[Extracted records]
********************

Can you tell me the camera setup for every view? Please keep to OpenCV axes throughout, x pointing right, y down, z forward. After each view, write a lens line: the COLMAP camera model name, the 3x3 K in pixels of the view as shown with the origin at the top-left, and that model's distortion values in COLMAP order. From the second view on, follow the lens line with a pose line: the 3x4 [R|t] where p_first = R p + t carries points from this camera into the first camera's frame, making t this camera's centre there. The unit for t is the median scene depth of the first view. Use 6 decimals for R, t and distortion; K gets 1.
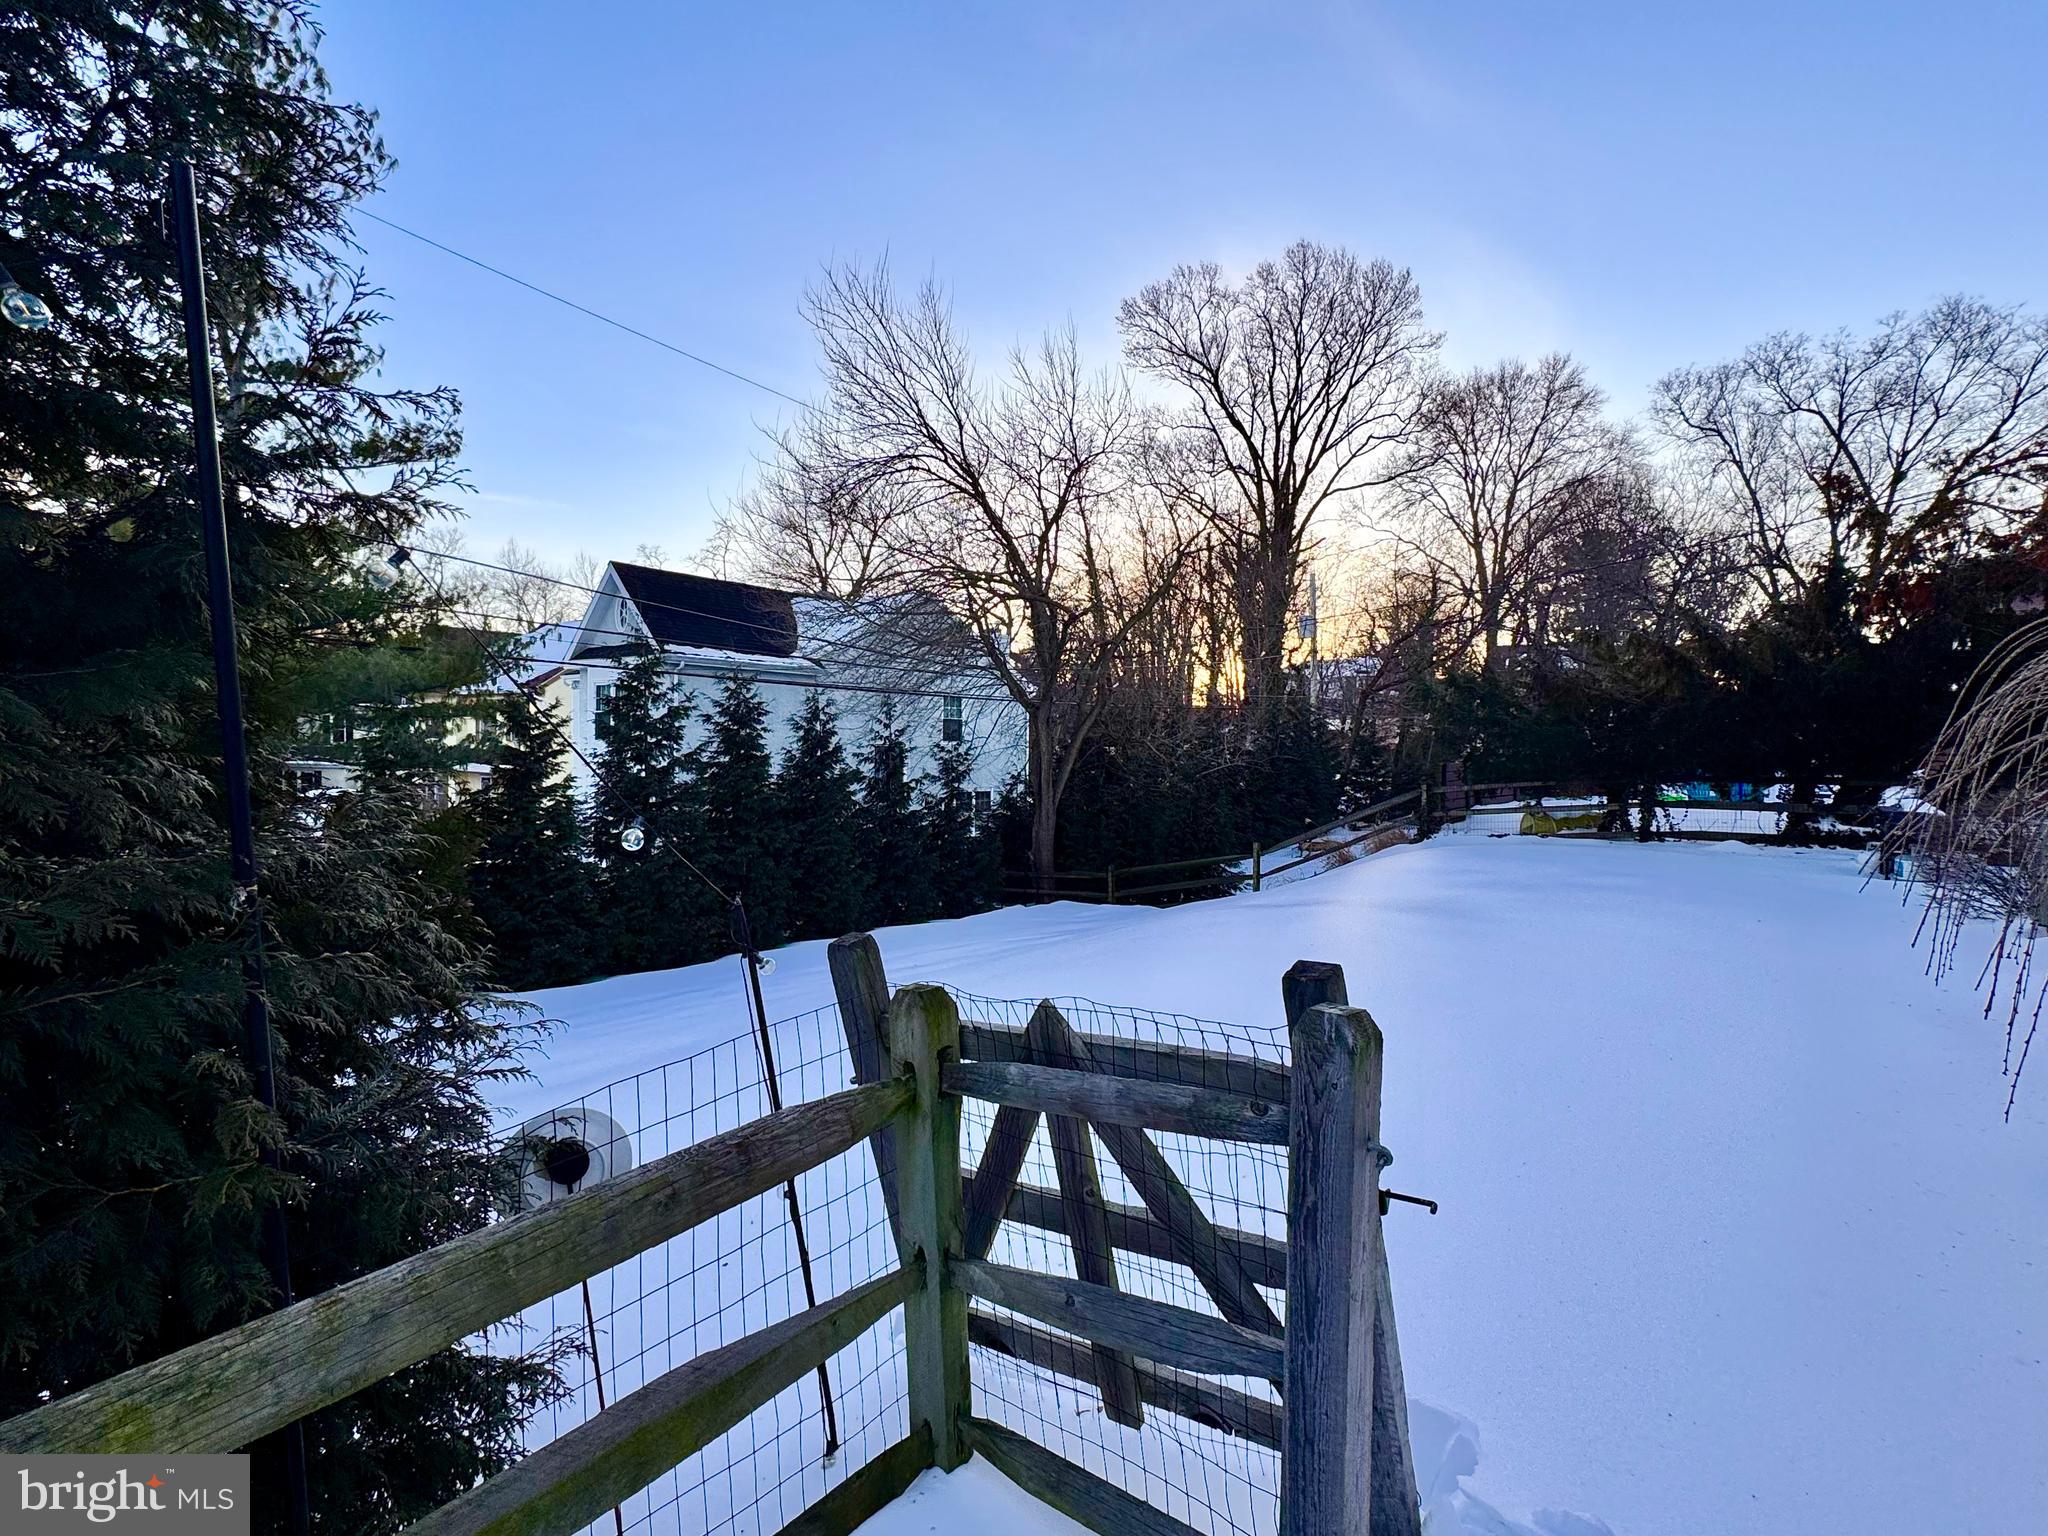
lens RADIAL K [[965.5, 0, 1021.0], [0, 965.5, 754.2], [0, 0, 1]] dist [0.001564, 0.000222]
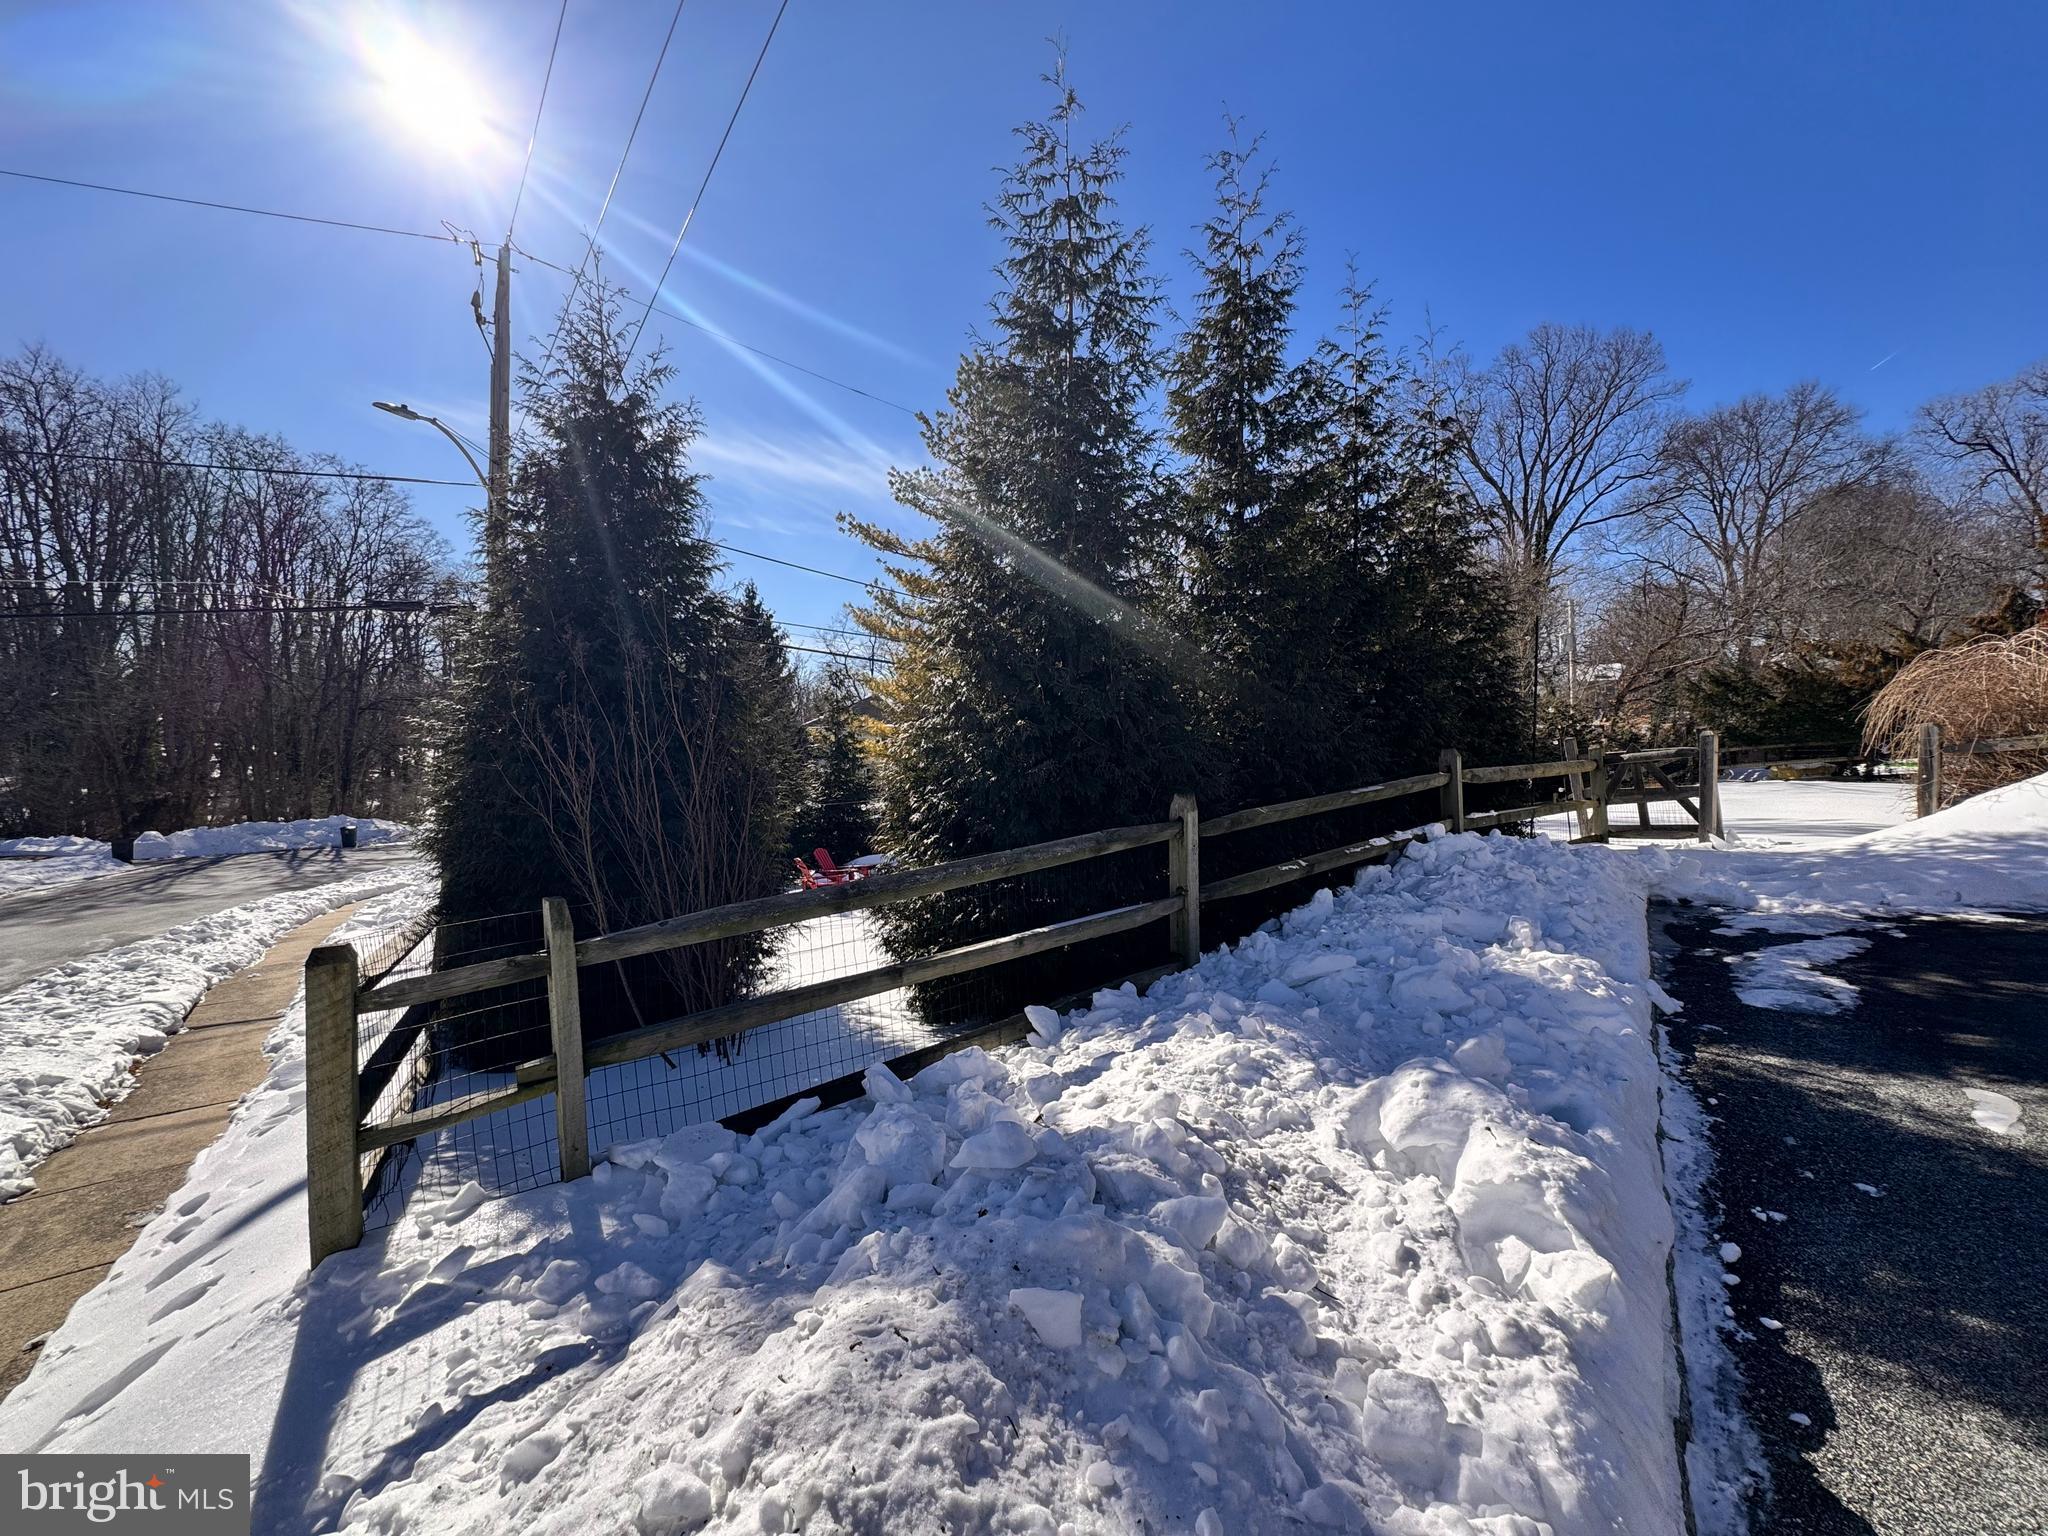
lens RADIAL K [[810.4, 0, 1013.4], [0, 810.4, 742.4], [0, 0, 1]] dist [-0.003185, -0.000202]
pose [[0.960122, -0.016804, -0.279074, -0.074464], [0.011319, 0.999710, -0.021253, 0.007803], [0.279351, 0.017247, 0.960034, -0.148007]]
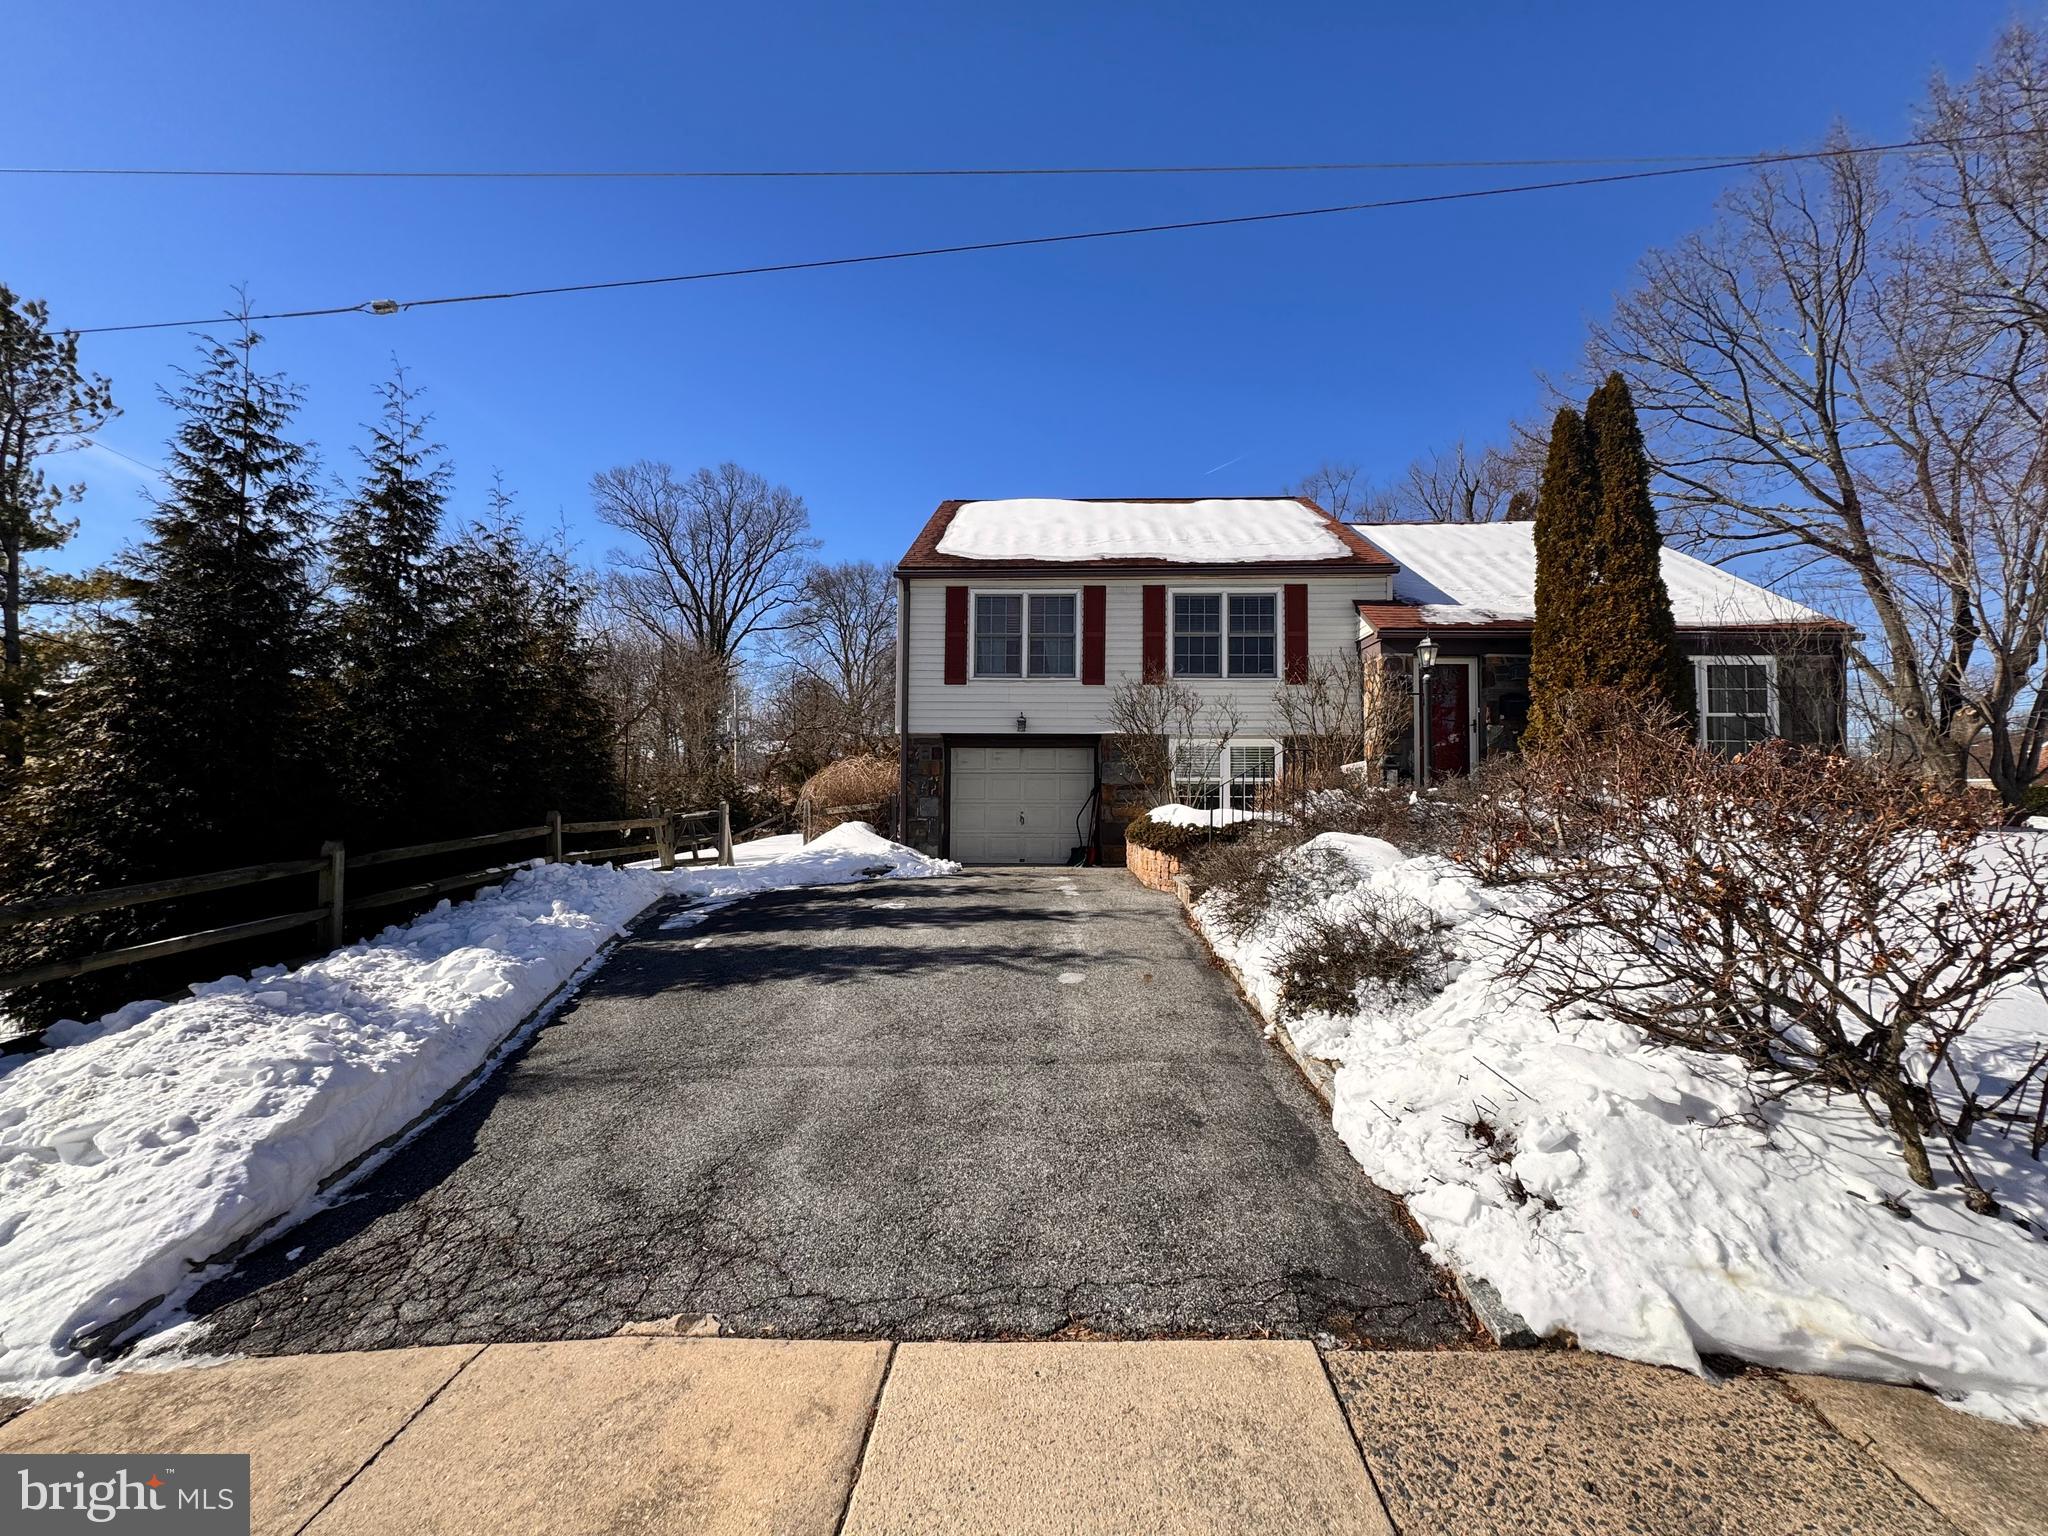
lens RADIAL K [[810.4, 0, 1029.3], [0, 810.4, 780.5], [0, 0, 1]] dist [-0.003185, -0.000202]
pose [[0.804121, 0.016526, 0.594236, -0.067931], [0.007648, 0.999243, -0.038139, 0.007962], [-0.594417, 0.035213, 0.803386, -0.241399]]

********************

Please output every line of the material above exactly as it appears, leaving out the pictures.

Can you tell me the camera setup for every view? Please keep to OpenCV axes throughout, x pointing right, y down, z forward. After each view, write a lens line: the COLMAP camera model name, the 3x3 K in pixels of the view as shown with the origin at the top-left, and that model's distortion values in COLMAP order. From the second view on, follow the lens line with a pose line: the 3x4 [R|t] where p_first = R p + t carries points from this camera into the first camera's frame, making t this camera's centre there. The unit for t is the median scene depth of the first view. Use 6 decimals for R, t and distortion; K gets 1.
lens RADIAL K [[965.5, 0, 1021.0], [0, 965.5, 754.2], [0, 0, 1]] dist [0.001564, 0.000222]
lens RADIAL K [[810.4, 0, 1013.4], [0, 810.4, 742.4], [0, 0, 1]] dist [-0.003185, -0.000202]
pose [[0.960122, -0.016804, -0.279074, -0.074464], [0.011319, 0.999710, -0.021253, 0.007803], [0.279351, 0.017247, 0.960034, -0.148007]]
lens RADIAL K [[810.4, 0, 1029.3], [0, 810.4, 780.5], [0, 0, 1]] dist [-0.003185, -0.000202]
pose [[0.804121, 0.016526, 0.594236, -0.067931], [0.007648, 0.999243, -0.038139, 0.007962], [-0.594417, 0.035213, 0.803386, -0.241399]]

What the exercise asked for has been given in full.